Multi-barrelled Pistols

Three types of multi-barrelled pistols were popular.

Standard double barrelled pistols were pistols with non moving barrels that fired separately. In most cases two separate locks were employed, one for each barrel. Most of the time the lock were on either side of the pistol. In some over/under pistols, the locks were both on the same side but this was not the norm. Often one trigger fires both barrels. Some times a light pull will fire one barrel while a heavy pull fires both. A more common method was by the use of a small lever like trigger forward of the real trigger which the shooter would tap after the first barrel is discharged; this would reset the trigger for the second shot. A third method was that the shooter would not cock both dogheads preventing both barrels from firing.

Rotating or turn-barrels often have the traditional lock split in two. The doghead and trigger are on the main body of the pistol while the frizzen, pan and touch hole is part of the turning barrel mechanism. In order to fire the barrels, they are rotated by hand into firing position. Once in position the doghead is cocked and the pistol is fired.

A final multi-barrel is the tap action. Tap actions tended to be smaller pistols, similar to pocket or muff guns. Taps were often used a box-lock design with a single doghead and trigger. A small tap or lever was on the side of the pistol which allowed the shooter to redirect the sparks of the primer to different touch holes. It seems that tap actions were popular among the gentry as well as the cutthroats.

Multi-shot pistols were popular but also heavy and expensive to produce and sometimes unreliable.


Double barrelled over/under flintlock pistol.



A simple yet elegant example of a double barrelled over/under pistol
The pistol has two locks but one trigger. By flipping the lever in front of the trigger, the second barrel is allowed to discharge. Firing is faster than with a turn-barrel because the barrels are not rotated. side by side double barrels were also produced.


Turn-barrels

Pennsylvanian made Kentucky "swivel barrel" pistol
The front trigger acts as a barrel release to allow the shooter to swivel the unfired barrel into firing position


English multi-barrel pistol by Bailes of London.

Barrels are rotated by hand. Each barrel has its on touch hole, pan and frizzen but there is only one doghead. Barrels are rotated by hand into firing position.



17th Century Italian Triple Barrel
Barrels are rotated by hand, one trigger, and one doghead but multiple frizzens and pans which allow the barrels to be primed in advanced and then be rotated into place after the weapon is half cocked.
Tap Actions



Late 17th Century Tap Action Pistols.
After the first shot is fired the shooter taps a small lever (on the left side of the pistol, not shown). After the lever is "tapped" the second barrel can be fired once the pistol is re-primed and re-cocked. Tap action pistols were quite popular.
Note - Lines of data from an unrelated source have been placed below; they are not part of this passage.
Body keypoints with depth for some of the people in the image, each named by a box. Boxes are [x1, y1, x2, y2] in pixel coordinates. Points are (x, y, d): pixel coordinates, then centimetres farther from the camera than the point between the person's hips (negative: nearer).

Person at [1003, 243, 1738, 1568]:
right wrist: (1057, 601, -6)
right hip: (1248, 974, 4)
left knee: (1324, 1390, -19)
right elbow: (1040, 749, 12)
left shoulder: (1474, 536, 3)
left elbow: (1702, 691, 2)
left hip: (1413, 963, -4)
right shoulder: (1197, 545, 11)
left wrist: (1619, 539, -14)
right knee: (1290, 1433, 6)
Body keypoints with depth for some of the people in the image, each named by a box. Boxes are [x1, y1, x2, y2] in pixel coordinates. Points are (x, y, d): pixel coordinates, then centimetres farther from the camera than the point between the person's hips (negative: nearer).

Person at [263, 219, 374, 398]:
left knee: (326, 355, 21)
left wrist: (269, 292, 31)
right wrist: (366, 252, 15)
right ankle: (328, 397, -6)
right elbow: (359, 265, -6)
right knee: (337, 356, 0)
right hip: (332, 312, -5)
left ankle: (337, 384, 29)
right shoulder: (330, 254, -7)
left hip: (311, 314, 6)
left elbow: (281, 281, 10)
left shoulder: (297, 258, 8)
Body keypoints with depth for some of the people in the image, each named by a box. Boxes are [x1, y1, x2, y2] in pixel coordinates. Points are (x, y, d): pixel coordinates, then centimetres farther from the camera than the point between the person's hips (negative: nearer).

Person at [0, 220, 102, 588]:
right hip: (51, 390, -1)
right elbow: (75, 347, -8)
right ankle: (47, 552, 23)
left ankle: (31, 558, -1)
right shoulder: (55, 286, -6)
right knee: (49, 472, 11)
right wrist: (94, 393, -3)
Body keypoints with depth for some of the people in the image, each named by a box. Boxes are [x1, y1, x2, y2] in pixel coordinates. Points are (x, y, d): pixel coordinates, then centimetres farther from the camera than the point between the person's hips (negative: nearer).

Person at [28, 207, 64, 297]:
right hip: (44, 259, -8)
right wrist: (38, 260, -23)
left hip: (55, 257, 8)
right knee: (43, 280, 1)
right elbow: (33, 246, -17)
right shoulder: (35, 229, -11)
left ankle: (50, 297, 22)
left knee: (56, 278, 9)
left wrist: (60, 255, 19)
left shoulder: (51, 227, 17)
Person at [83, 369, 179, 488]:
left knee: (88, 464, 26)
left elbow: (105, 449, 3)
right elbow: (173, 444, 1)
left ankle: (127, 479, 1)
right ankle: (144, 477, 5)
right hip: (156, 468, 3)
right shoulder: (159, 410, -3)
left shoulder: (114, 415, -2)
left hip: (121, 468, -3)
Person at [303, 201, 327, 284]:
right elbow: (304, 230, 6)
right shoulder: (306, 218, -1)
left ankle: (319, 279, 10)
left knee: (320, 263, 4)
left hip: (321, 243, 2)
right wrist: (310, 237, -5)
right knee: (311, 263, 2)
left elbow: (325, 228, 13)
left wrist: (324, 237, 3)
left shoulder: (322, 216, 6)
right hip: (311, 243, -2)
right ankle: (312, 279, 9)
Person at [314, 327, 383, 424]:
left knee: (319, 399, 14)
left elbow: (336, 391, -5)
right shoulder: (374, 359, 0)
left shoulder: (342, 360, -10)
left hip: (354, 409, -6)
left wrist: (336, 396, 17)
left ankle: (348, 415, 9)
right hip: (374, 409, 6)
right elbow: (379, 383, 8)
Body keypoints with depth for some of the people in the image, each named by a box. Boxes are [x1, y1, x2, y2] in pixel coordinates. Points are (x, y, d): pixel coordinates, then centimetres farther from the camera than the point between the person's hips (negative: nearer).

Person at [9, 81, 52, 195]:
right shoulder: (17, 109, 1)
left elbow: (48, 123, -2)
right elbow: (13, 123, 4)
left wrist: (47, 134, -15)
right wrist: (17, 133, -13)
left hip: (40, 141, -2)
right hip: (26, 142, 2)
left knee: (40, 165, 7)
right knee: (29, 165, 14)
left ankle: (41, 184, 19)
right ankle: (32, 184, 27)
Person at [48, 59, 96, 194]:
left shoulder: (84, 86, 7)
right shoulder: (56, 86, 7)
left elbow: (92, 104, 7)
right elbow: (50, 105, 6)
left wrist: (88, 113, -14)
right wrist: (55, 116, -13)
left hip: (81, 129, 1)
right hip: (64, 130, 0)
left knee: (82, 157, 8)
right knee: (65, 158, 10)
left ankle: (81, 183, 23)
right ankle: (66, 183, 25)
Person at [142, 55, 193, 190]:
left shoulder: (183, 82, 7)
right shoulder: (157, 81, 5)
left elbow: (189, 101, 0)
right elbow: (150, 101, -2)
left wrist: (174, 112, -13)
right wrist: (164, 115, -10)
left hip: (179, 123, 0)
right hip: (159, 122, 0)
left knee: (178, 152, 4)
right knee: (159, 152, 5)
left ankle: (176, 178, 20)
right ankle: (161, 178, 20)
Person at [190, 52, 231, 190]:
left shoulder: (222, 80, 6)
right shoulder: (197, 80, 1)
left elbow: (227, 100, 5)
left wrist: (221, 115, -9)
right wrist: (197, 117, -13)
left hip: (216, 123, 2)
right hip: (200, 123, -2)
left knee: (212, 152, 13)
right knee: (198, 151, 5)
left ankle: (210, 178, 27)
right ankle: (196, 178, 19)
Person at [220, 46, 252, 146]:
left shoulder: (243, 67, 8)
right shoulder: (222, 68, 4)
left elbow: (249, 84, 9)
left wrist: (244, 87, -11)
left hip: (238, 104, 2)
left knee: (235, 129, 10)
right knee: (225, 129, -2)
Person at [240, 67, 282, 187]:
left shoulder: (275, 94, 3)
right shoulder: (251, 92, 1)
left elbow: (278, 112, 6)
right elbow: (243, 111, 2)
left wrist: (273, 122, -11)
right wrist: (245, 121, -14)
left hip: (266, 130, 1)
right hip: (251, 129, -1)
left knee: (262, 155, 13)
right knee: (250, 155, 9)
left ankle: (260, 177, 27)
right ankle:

Typical calibers ranged between 40 and 45 calibers. This model is a box lock which also features a small, spring loaded, triangular bayonet. Some tap actions also had the barrels side by side. In some case the barrels screw off. in other cases they are muzzle loaders. Below is a close up of the pan with the two touch holes. a tunr of the lever directs which barrel fires. Re-priming the pan was noramlly ncessary.